Sure does sound like we have a few people at least that would love this feature. It'd have to be an option added to Core though to either stop checking during downtime or make services dependent on host automatically. They'd have to make it an option and not default though as they'd be changing behavior that has been in place for 15 years, but god would I kill for the option!

Re: Server issues when multiple hosts were down

Posted: Tue May 19, 2015 8:25 am
by snapon_admin
Right, exactly. My suggestion was for an option rather than default behavior because the exact reason you stated, changing something like that that's been the way it is for as long as it has would be a bad idea. And the main reason given for continuing checks during downtime is because it would screw with reports since there's an option to include/exclude downtime. I do agree though, looks like there's at least some interest in this as a feature and I would also love it if this option ever made it into Nagios.
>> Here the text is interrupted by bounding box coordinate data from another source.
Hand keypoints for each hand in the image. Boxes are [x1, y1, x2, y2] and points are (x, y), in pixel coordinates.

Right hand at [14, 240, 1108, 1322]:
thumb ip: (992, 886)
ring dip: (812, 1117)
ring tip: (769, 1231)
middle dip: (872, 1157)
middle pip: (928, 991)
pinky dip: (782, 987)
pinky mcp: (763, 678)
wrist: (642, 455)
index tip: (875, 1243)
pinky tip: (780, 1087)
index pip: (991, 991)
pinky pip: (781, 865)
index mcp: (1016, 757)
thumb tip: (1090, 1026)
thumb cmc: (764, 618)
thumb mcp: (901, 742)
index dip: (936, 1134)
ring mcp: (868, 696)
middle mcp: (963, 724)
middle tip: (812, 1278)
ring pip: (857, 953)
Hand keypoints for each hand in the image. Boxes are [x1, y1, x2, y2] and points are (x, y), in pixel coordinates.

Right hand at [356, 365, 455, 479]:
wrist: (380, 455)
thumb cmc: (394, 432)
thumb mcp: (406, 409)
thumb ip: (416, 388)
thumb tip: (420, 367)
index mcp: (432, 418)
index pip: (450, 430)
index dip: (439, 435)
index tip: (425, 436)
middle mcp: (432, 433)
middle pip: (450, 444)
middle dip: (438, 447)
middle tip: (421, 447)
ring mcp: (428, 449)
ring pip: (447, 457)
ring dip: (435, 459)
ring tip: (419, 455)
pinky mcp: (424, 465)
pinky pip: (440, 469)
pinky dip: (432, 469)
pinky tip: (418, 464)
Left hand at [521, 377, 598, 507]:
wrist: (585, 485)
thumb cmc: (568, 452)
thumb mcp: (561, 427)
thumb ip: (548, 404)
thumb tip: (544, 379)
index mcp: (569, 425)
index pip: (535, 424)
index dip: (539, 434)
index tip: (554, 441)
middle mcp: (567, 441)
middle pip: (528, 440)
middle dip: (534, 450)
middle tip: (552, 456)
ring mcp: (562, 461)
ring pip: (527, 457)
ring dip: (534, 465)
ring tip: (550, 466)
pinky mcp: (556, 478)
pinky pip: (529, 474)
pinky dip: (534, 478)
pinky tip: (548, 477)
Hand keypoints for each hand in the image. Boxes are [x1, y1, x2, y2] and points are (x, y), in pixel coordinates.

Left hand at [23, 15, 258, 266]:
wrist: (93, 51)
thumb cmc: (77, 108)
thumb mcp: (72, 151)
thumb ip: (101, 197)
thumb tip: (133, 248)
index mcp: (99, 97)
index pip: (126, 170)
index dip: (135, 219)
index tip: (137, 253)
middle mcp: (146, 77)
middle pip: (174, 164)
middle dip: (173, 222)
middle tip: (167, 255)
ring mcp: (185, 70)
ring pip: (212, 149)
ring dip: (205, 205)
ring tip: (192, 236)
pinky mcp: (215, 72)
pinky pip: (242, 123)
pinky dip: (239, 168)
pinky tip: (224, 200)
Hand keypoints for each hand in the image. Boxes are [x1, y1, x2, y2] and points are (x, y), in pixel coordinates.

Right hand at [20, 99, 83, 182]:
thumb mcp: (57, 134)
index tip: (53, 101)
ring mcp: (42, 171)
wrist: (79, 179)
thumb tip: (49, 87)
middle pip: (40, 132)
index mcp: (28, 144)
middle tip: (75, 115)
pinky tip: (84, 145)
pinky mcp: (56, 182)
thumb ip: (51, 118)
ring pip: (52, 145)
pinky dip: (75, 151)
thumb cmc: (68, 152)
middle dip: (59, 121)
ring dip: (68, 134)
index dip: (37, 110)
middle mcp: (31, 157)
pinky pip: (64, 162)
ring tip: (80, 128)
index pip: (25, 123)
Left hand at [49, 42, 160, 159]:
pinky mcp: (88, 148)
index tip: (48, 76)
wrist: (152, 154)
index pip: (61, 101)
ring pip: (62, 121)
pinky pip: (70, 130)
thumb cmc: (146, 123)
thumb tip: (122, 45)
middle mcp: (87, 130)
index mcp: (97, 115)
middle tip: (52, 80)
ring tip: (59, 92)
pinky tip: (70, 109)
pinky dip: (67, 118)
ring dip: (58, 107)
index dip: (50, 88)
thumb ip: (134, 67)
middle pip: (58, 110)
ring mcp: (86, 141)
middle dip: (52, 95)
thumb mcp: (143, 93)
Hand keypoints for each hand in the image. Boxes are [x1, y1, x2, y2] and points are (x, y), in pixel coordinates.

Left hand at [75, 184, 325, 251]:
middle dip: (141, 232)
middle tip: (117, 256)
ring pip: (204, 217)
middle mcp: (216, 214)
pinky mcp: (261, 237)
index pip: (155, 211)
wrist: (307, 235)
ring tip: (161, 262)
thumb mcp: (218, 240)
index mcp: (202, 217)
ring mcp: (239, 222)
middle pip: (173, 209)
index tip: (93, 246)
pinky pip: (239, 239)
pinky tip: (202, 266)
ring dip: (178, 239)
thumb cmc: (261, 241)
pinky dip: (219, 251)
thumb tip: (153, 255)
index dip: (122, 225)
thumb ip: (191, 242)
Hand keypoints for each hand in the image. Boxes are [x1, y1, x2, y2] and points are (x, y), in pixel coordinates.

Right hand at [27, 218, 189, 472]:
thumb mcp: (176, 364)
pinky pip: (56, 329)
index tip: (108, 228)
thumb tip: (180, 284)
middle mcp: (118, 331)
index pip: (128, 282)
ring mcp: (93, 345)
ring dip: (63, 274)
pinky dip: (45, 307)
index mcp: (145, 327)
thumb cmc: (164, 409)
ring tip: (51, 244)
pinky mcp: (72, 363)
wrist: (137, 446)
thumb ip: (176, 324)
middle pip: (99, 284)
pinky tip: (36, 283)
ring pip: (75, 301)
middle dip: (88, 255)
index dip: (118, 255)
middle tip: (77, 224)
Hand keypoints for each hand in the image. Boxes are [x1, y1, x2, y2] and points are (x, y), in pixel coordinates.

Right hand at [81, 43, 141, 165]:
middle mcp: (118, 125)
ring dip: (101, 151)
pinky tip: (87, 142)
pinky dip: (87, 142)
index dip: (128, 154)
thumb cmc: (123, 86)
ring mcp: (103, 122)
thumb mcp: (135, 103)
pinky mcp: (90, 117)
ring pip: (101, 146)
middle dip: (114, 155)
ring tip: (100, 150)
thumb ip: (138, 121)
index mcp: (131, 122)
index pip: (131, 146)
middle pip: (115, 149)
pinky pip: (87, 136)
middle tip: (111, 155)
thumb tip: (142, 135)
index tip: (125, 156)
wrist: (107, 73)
Re: Server issues when multiple hosts were down

Posted: Tue May 19, 2015 8:34 am
by WillemDH
Seems very reasonable to have the option to not do service checks while the host is down. I would think most prefer this option above the Nagios server going down.
Please make it a global option. :)

Re: Server issues when multiple hosts were down

Posted: Tue May 19, 2015 8:43 am
by BanditBBS
WillemDH wrote:I would think most prefer this option above the Nagios server going down.
Excuse me for a moment, I'll be in the corner doing this: HAHAHAHAHAHAAHAHAHAHAHAHAHAHAHAAHAHAHAHAHA

Couldn't have said it better myself :ugeek:

Re: Server issues when multiple hosts were down

Posted: Tue May 19, 2015 9:15 am
by vAJ
I too had a major outage (thanks MS Hyper-V) and my Nagios instance took a major dump.

Took several restarts and clearing state to get back to good.